Archive for the ‘life’ tag
Life Goal: Defeat Entropy
Take a look at Maslow’s hierarchy of needs: most of your needs are being met right now. But you’re also devoting most of your life to maintaining them.
The biggest portion of your day is spent working for money. Most of your money goes to buy physiological needs: shelter, food, transportation.

Other than that you spend a lot of time sleeping, eating and cleaning. You spend time unwinding and socializing mostly just to stay sane. My point is that I might be spending more time on details than you, but almost all of your time is spent fighting entropy one way or another.
Our society is very focused on the idea that you should be accomplishing something important all the time. But is that reasonable to given how much time we have to spend just living? Instead, I think you should be measured on whether you do everyday tasks with grace. Is your life aesthetically pleasing?
Getting Things Done Sucks
I’ve been running a GTD system in my personal life for a few months now. Little things used to just slip through the cracks and then I’d feel guilty about forgetting about them. I used to feel bad doing frivolous activities because I had a vague sense that there was something else I should be doing. It feels great to finish things and see my task list shrink.

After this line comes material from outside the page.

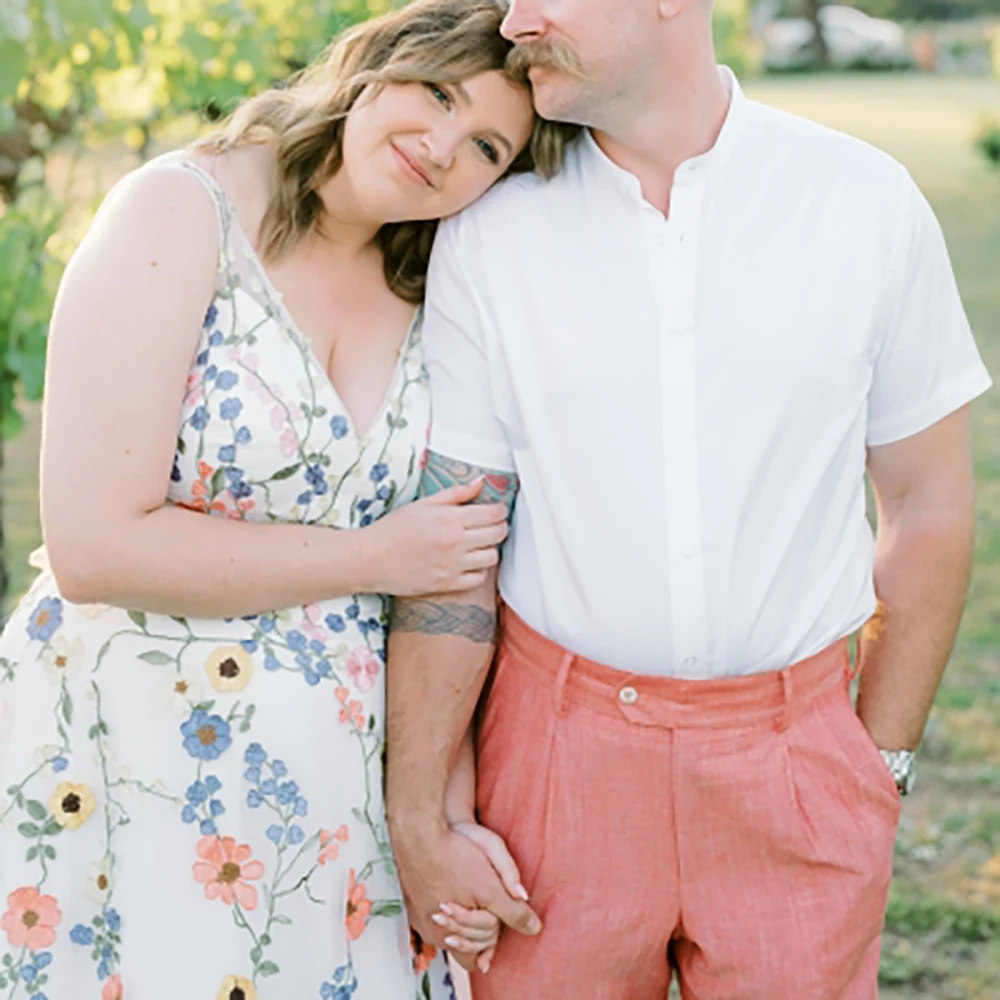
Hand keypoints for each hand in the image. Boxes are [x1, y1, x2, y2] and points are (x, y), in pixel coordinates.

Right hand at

GTD is supposed to make you always aware of “what you’re not doing” so that you can choose not to do things without the sinking feeling that you’re forgetting something. One of the biggest problems in my life right now is that when I know everything I could be doing, I try to do as much of it as possible:
- I schedule outings to hit a bunch of non-@home tasks
- When I get home I try to crank through as many @homes as I can
- I resent things that distract me from cranking through tasks like people who always want to chat online
- When my task list starts to build up, I cancel frivolous activities to spend more time completing tasks
- I don’t get to bed on time
I feel like my life is focused on fighting entropy. Instead of having fun and living with the consequences later, I’m doing Right Action more often. But is it better to be responsible or become comfortable with being irresponsible?

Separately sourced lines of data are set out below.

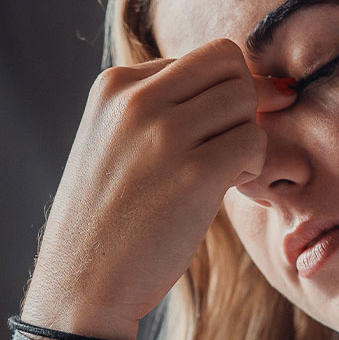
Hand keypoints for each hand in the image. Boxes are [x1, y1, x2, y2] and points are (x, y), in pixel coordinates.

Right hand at [21, 38, 295, 336]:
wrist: (83, 282)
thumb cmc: (111, 219)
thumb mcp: (117, 142)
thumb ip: (164, 107)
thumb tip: (255, 84)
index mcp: (114, 85)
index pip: (200, 57)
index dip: (223, 92)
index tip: (215, 131)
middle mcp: (137, 99)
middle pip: (230, 65)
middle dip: (244, 102)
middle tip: (230, 146)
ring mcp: (165, 134)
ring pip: (246, 99)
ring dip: (249, 134)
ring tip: (225, 171)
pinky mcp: (195, 174)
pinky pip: (255, 141)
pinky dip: (254, 164)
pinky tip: (229, 188)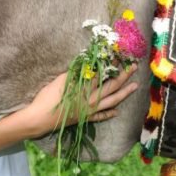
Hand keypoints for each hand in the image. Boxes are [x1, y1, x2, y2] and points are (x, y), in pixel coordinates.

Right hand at [22, 64, 138, 137]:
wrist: (40, 119)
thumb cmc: (48, 97)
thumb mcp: (61, 80)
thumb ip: (75, 72)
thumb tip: (87, 64)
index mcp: (85, 88)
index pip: (103, 74)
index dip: (112, 64)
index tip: (120, 56)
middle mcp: (91, 99)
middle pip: (112, 86)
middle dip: (124, 76)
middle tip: (134, 67)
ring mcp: (89, 110)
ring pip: (111, 101)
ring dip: (124, 93)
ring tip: (134, 87)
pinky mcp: (85, 118)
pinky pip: (101, 116)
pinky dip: (109, 113)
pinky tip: (116, 112)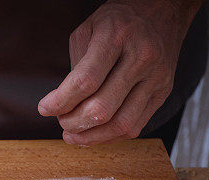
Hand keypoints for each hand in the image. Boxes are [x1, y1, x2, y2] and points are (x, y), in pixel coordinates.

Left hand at [38, 0, 199, 145]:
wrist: (161, 12)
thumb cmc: (118, 22)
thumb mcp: (88, 30)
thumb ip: (75, 67)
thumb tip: (62, 105)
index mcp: (117, 36)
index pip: (86, 81)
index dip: (61, 101)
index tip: (45, 108)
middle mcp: (141, 57)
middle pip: (102, 108)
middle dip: (74, 122)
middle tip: (62, 122)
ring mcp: (156, 77)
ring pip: (121, 124)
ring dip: (91, 137)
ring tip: (73, 135)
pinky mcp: (163, 92)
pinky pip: (135, 127)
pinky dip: (110, 137)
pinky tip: (94, 133)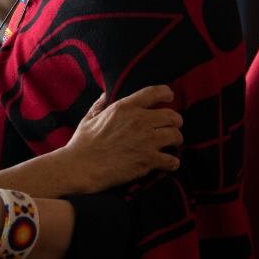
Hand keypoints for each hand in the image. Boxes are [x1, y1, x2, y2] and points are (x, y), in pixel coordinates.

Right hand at [61, 85, 182, 192]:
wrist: (82, 166)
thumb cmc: (83, 142)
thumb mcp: (89, 117)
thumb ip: (100, 104)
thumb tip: (105, 94)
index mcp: (125, 107)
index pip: (154, 92)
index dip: (166, 93)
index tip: (169, 97)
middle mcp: (139, 121)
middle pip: (172, 116)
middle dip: (175, 122)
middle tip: (171, 127)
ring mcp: (146, 141)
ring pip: (176, 136)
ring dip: (175, 141)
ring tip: (170, 145)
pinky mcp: (148, 160)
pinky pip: (172, 160)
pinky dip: (172, 162)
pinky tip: (167, 163)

The Phenomenology of Procrastination
It actually took me a long time to get around to writing this post: no joke.
This random website proposes that a procrastinator experiences time like this:

Although that may technically be accurate, I don’t personally feel anything like a time distortion. Instead, I underestimate the number of tasks I want to complete (eg: packing a house) and the duration of each task. David Seah notes that procrastination can be caused by either a poor sense of time or an obsession with last-minute details. I suffer from a combination.
So although a clock based on the theory of time diagrammed above may work to increase my timeliness, it would have to be recalibrated for every deadline (things to do before I leave in the morning, things to do before coffee break, etc.). Seah has designed a much better clock: it runs fast by a random and always changing amount of time. Now I just need someone to implement it for the iPhone.